Provided material START
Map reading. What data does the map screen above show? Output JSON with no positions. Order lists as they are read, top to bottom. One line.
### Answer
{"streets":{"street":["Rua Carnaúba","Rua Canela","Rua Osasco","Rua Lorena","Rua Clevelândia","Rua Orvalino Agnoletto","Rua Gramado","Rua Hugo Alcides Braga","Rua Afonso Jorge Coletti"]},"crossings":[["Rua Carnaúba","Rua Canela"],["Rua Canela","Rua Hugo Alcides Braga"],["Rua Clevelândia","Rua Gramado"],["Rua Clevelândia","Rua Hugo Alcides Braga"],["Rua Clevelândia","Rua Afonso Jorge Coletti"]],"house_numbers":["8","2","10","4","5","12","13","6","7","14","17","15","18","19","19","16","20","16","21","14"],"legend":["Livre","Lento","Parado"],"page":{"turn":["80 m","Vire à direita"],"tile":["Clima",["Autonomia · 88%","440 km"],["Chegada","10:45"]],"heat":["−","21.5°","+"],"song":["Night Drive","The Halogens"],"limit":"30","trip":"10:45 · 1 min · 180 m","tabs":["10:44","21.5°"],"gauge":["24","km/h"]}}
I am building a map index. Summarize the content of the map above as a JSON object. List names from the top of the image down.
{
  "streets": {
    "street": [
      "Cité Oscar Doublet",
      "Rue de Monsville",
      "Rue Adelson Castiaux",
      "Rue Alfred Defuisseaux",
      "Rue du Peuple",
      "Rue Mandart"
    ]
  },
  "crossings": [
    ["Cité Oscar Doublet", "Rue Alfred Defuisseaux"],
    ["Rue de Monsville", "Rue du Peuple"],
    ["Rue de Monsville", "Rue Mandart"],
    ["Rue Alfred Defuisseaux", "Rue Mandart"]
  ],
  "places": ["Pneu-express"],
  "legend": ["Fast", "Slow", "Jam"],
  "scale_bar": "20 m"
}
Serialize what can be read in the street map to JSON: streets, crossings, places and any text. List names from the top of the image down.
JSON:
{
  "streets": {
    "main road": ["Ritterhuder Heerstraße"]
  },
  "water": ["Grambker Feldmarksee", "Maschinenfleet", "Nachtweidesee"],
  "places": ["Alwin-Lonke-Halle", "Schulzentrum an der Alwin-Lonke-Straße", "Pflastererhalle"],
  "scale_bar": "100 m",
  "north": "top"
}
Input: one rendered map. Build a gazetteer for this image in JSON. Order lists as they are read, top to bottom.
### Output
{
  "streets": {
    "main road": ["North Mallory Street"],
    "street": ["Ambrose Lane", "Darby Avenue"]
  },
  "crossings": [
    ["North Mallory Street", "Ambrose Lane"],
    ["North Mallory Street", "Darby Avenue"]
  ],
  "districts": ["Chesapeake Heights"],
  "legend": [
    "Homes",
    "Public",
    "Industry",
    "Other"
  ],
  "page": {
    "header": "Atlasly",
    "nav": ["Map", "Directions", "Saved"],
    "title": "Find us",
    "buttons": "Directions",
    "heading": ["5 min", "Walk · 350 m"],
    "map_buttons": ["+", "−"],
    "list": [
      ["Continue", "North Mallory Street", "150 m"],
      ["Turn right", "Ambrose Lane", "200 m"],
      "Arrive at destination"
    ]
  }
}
Provided material END
▸ **Work required**
Set down the records once more, character for character.

▸ **Expected answer**
Map reading. What data does the map screen above show? Output JSON with no positions. Order lists as they are read, top to bottom. One line.
### Answer
{"streets":{"street":["Rua Carnaúba","Rua Canela","Rua Osasco","Rua Lorena","Rua Clevelândia","Rua Orvalino Agnoletto","Rua Gramado","Rua Hugo Alcides Braga","Rua Afonso Jorge Coletti"]},"crossings":[["Rua Carnaúba","Rua Canela"],["Rua Canela","Rua Hugo Alcides Braga"],["Rua Clevelândia","Rua Gramado"],["Rua Clevelândia","Rua Hugo Alcides Braga"],["Rua Clevelândia","Rua Afonso Jorge Coletti"]],"house_numbers":["8","2","10","4","5","12","13","6","7","14","17","15","18","19","19","16","20","16","21","14"],"legend":["Livre","Lento","Parado"],"page":{"turn":["80 m","Vire à direita"],"tile":["Clima",["Autonomia · 88%","440 km"],["Chegada","10:45"]],"heat":["−","21.5°","+"],"song":["Night Drive","The Halogens"],"limit":"30","trip":"10:45 · 1 min · 180 m","tabs":["10:44","21.5°"],"gauge":["24","km/h"]}}
I am building a map index. Summarize the content of the map above as a JSON object. List names from the top of the image down.
{
  "streets": {
    "street": [
      "Cité Oscar Doublet",
      "Rue de Monsville",
      "Rue Adelson Castiaux",
      "Rue Alfred Defuisseaux",
      "Rue du Peuple",
      "Rue Mandart"
    ]
  },
  "crossings": [
    ["Cité Oscar Doublet", "Rue Alfred Defuisseaux"],
    ["Rue de Monsville", "Rue du Peuple"],
    ["Rue de Monsville", "Rue Mandart"],
    ["Rue Alfred Defuisseaux", "Rue Mandart"]
  ],
  "places": ["Pneu-express"],
  "legend": ["Fast", "Slow", "Jam"],
  "scale_bar": "20 m"
}
Serialize what can be read in the street map to JSON: streets, crossings, places and any text. List names from the top of the image down.
JSON:
{
  "streets": {
    "main road": ["Ritterhuder Heerstraße"]
  },
  "water": ["Grambker Feldmarksee", "Maschinenfleet", "Nachtweidesee"],
  "places": ["Alwin-Lonke-Halle", "Schulzentrum an der Alwin-Lonke-Straße", "Pflastererhalle"],
  "scale_bar": "100 m",
  "north": "top"
}
Input: one rendered map. Build a gazetteer for this image in JSON. Order lists as they are read, top to bottom.
### Output
{
  "streets": {
    "main road": ["North Mallory Street"],
    "street": ["Ambrose Lane", "Darby Avenue"]
  },
  "crossings": [
    ["North Mallory Street", "Ambrose Lane"],
    ["North Mallory Street", "Darby Avenue"]
  ],
  "districts": ["Chesapeake Heights"],
  "legend": [
    "Homes",
    "Public",
    "Industry",
    "Other"
  ],
  "page": {
    "header": "Atlasly",
    "nav": ["Map", "Directions", "Saved"],
    "title": "Find us",
    "buttons": "Directions",
    "heading": ["5 min", "Walk · 350 m"],
    "map_buttons": ["+", "−"],
    "list": [
      ["Continue", "North Mallory Street", "150 m"],
      ["Turn right", "Ambrose Lane", "200 m"],
      "Arrive at destination"
    ]
  }
}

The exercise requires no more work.